(Stored data entries)
━━━━━━━━
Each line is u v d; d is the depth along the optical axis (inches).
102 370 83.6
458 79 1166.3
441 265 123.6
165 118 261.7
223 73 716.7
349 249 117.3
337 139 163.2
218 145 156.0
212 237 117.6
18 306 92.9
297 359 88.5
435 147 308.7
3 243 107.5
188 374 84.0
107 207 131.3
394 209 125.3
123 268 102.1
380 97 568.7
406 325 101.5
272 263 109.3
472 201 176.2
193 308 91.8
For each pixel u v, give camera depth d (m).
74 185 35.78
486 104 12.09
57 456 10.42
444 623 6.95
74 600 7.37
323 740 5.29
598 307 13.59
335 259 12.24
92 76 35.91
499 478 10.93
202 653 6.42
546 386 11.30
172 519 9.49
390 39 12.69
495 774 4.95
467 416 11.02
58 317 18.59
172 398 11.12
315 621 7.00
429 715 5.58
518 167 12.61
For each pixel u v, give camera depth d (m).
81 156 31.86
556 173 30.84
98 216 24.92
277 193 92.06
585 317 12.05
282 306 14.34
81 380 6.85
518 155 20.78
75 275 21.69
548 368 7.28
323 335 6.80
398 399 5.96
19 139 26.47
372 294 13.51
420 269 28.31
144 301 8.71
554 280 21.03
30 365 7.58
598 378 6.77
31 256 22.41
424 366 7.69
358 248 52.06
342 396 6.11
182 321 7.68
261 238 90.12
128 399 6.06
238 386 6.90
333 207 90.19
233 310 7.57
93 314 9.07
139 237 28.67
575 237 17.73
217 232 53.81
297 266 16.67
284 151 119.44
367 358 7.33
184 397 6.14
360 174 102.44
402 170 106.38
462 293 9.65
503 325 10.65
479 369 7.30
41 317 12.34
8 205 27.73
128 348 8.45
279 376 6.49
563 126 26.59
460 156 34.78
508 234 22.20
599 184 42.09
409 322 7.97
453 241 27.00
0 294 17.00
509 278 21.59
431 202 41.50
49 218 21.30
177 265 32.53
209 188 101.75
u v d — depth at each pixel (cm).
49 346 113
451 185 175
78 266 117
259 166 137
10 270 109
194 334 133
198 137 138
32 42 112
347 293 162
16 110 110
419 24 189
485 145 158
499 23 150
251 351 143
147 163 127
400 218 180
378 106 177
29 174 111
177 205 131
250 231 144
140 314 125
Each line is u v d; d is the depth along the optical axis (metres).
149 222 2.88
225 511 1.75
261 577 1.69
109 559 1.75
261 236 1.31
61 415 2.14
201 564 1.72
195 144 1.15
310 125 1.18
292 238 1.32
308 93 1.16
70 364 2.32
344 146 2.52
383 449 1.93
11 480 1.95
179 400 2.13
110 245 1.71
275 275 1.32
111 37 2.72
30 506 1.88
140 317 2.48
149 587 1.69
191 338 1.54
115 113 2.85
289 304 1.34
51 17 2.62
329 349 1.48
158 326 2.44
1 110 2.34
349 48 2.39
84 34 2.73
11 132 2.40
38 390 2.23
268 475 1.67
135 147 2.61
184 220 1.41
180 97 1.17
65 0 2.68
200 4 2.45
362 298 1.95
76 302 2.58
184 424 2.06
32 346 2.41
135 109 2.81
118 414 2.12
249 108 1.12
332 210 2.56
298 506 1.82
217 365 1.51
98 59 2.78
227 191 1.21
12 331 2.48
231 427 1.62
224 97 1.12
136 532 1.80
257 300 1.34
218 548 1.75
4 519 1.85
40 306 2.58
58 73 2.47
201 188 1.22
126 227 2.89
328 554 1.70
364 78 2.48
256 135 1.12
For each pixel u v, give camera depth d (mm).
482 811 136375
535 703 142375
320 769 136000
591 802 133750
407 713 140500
━━━━━━━━
THE PROBLEM:
Output, please, only the lines running from the start of the entries through the line that contains "140 314 125", including both of those lines.

SOLUTION:
Each line is u v d; d is the depth along the optical axis (inches).
102 370 83.6
458 79 1166.3
441 265 123.6
165 118 261.7
223 73 716.7
349 249 117.3
337 139 163.2
218 145 156.0
212 237 117.6
18 306 92.9
297 359 88.5
435 147 308.7
3 243 107.5
188 374 84.0
107 207 131.3
394 209 125.3
123 268 102.1
380 97 568.7
406 325 101.5
272 263 109.3
472 201 176.2
193 308 91.8
For each pixel u v, give camera depth d (m).
74 185 35.78
486 104 12.09
57 456 10.42
444 623 6.95
74 600 7.37
323 740 5.29
598 307 13.59
335 259 12.24
92 76 35.91
499 478 10.93
202 653 6.42
546 386 11.30
172 519 9.49
390 39 12.69
495 774 4.95
467 416 11.02
58 317 18.59
172 398 11.12
315 621 7.00
429 715 5.58
518 167 12.61
For each pixel u v, give camera depth d (m).
81 156 31.86
556 173 30.84
98 216 24.92
277 193 92.06
585 317 12.05
282 306 14.34
81 380 6.85
518 155 20.78
75 275 21.69
548 368 7.28
323 335 6.80
398 399 5.96
19 139 26.47
372 294 13.51
420 269 28.31
144 301 8.71
554 280 21.03
30 365 7.58
598 378 6.77
31 256 22.41
424 366 7.69
358 248 52.06
342 396 6.11
182 321 7.68
261 238 90.12
128 399 6.06
238 386 6.90
333 207 90.19
233 310 7.57
93 314 9.07
139 237 28.67
575 237 17.73
217 232 53.81
297 266 16.67
284 151 119.44
367 358 7.33
184 397 6.14
360 174 102.44
402 170 106.38
462 293 9.65
503 325 10.65
479 369 7.30
41 317 12.34
8 205 27.73
128 348 8.45
279 376 6.49
563 126 26.59
460 156 34.78
508 234 22.20
599 184 42.09
409 322 7.97
453 241 27.00
0 294 17.00
509 278 21.59
431 202 41.50
49 218 21.30
177 265 32.53
209 188 101.75
u v d — depth at each pixel (cm).
49 346 113
451 185 175
78 266 117
259 166 137
10 270 109
194 334 133
198 137 138
32 42 112
347 293 162
16 110 110
419 24 189
485 145 158
499 23 150
251 351 143
147 163 127
400 218 180
378 106 177
29 174 111
177 205 131
250 231 144
140 314 125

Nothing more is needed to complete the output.